**Description of the task**:
Your answer must consist of one number: how many lines in the records contain "over".

**Listed records**:
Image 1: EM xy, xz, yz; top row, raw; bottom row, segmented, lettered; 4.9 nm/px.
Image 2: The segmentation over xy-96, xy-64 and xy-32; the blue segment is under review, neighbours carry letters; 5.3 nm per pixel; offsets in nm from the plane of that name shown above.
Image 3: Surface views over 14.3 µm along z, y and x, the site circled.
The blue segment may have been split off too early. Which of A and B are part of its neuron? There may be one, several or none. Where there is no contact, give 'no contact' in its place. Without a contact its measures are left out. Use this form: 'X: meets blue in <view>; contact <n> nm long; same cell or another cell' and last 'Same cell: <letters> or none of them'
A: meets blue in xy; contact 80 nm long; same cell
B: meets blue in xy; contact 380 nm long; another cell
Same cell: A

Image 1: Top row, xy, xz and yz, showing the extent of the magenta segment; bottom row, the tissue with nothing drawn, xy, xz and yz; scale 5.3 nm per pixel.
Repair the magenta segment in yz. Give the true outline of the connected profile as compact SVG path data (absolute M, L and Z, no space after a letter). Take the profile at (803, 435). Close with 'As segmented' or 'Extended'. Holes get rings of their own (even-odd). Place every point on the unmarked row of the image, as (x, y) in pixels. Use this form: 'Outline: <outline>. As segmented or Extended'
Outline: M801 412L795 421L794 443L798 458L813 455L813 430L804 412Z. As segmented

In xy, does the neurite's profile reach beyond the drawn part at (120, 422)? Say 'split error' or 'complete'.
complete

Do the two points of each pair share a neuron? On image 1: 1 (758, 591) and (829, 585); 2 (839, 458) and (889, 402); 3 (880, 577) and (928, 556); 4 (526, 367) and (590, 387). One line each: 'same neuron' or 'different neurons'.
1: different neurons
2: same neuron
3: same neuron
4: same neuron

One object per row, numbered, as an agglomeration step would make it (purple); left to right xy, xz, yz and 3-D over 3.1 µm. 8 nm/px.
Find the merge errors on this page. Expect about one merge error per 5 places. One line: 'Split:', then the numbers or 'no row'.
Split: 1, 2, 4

...

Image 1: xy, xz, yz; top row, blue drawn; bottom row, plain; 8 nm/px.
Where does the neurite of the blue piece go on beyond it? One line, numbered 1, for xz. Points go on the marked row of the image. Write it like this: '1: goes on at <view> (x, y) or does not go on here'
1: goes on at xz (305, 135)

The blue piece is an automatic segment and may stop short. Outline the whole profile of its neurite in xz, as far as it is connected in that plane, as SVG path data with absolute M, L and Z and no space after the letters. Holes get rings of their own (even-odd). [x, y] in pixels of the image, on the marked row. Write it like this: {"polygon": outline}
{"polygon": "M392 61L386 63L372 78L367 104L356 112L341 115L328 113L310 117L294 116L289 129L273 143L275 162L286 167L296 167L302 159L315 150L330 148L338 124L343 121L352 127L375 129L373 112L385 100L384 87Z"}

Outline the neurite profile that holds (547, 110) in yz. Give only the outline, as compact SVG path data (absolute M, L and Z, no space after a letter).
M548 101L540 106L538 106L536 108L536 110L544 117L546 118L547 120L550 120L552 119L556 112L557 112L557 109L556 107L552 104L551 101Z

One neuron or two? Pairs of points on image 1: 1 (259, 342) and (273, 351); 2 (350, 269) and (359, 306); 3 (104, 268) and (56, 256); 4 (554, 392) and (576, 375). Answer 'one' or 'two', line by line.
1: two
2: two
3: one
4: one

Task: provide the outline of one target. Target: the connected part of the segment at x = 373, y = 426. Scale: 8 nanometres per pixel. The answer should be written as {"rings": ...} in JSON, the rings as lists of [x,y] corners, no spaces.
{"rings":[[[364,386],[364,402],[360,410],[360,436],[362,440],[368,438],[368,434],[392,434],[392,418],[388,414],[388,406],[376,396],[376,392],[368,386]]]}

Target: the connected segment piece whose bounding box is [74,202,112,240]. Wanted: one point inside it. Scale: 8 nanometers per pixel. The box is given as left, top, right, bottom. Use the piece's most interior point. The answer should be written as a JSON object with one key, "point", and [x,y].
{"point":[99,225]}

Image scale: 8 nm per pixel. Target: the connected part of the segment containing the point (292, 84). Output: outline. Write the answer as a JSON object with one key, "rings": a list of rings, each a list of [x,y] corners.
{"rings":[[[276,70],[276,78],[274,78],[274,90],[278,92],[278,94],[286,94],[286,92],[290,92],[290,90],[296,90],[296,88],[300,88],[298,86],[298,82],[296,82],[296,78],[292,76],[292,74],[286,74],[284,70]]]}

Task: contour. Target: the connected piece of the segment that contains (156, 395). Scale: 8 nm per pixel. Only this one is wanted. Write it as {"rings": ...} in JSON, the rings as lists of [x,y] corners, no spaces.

**Exercise result**:
3